Wednesday, December 23, 2009

Heart Hurts

So often in the past couple of weeks I've had people comment in response to the house, "At least you all got out alive" and in response to the death of my sister, "At least she died peacefully." I am grateful for these things. Totally grateful. But honestly, in side, I am on spin cycle. My life is topsy turvey, upside down and backwards. The fire has been the most disruptive on-going event in my entire life. I can't even fathom the possibility of having someone die in the fire so I'm not going there emotionally. All I know is I feel overwhelmed, uncreative, at the end of my emotional resources, short tempered, and restless.
And I can't even tell you how grateful I am that my sister died peacefully, but darn that, she was 48 for pete's sake. I am caught off guard, frequently, by profound grief. I want to bend over and wail and mourn and lament. It's not that we were so "close." It's that we had a relationship that was for life and now her life here is gone. I could count on Sue. I could count on her to be available, to be generous, to be accepting, to understand goofy, stupid references and laugh out loud and long with me, to share my history, to love my kids, to befriend my husband. And I could also count on her to be bossy, opinionated, strong-willed and down-right b*tchy. It didn't matter. When push came to shove, she was my big sis and that was that. We'd been through enough of each others crap in life to see the dross in living, muddy color and to be dazzled by the gold. I don't want her to be gone. I don't want to have this profound sense of loss and hurt in my heart. I don't want things to be tospy-turvy and me to be short tempered and irritated. And I don't want to be so petty that I am grieving over things that were thrown away. I want to be bigger than that. To be full of grace in difficult circumstances, to be full of gratitude that no one died in the fire and that Sue died peacefully. I am grateful, but the gratitude feels crowded out by this feeling of intense sorrow.
We are certainly a grief denying culture, but I can't deny the grief I have. I know, truly, that "things" will work out. That we'll look back on this year and rejoice in all of the many ways God scooped us up and carried us. But for now, the loss just hurts.

2 comments:

Our Westmoreland School said...

I'm so sorry. I know I'm guilty of trying to point out the silver lining and I should know better.

I could not imagine your grief. I am sorry you are going through all this at once.

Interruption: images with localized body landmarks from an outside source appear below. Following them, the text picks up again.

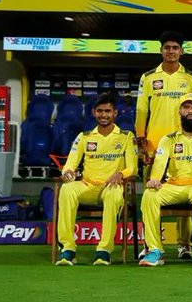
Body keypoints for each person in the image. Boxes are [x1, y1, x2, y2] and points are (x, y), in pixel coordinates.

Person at [135, 32, 192, 260]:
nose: (171, 51)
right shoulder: (148, 77)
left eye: (175, 47)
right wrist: (141, 140)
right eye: (167, 48)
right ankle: (151, 245)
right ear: (161, 50)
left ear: (181, 51)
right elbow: (142, 110)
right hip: (154, 145)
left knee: (184, 188)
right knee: (151, 194)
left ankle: (184, 244)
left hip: (183, 144)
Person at [138, 95, 192, 267]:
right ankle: (155, 250)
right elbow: (160, 162)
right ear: (180, 111)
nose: (190, 111)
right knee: (149, 195)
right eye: (186, 107)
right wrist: (154, 179)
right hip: (173, 185)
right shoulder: (168, 139)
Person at [54, 95, 137, 267]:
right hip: (87, 185)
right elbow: (70, 163)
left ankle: (104, 251)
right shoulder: (84, 137)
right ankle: (68, 249)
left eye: (108, 111)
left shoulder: (126, 137)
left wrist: (120, 174)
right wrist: (68, 172)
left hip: (110, 187)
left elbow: (133, 168)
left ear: (115, 113)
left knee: (114, 194)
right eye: (100, 111)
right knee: (67, 190)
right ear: (93, 112)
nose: (103, 115)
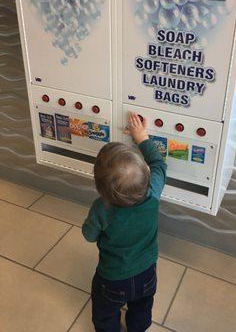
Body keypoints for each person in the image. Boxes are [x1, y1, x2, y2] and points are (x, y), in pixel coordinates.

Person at [82, 113, 167, 332]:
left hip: (112, 279)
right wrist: (141, 138)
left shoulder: (102, 208)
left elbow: (89, 235)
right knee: (141, 307)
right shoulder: (153, 193)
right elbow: (159, 164)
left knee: (105, 313)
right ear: (146, 178)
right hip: (147, 273)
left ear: (101, 189)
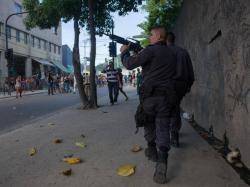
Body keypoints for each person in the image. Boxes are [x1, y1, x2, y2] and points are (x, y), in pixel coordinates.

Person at [120, 26, 177, 184]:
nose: (149, 38)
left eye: (151, 35)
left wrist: (124, 51)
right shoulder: (172, 53)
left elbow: (130, 64)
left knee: (148, 122)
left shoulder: (151, 50)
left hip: (150, 98)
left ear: (158, 35)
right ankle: (162, 161)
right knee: (163, 127)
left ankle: (152, 151)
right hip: (167, 98)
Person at [167, 32, 195, 147]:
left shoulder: (164, 53)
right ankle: (174, 132)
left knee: (170, 110)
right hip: (181, 86)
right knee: (175, 108)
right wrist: (188, 86)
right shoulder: (183, 52)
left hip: (169, 86)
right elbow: (191, 72)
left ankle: (173, 135)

As much of a clod as I am, if you wanted to chat I'd be glad to send a number, or yahoo id, or whatever would be best for you. I promise to keep my foot as far from my mouth (or the keyboard) as possible.

I'm sorry.

rednanasteph's place said...

I am guilty too. I know I say things like that. The fact is, unless you go through a situation, you have no clue how the other person is feeling. I just have to pray and ask God what I can do to be some relief to whoever is suffering and in need.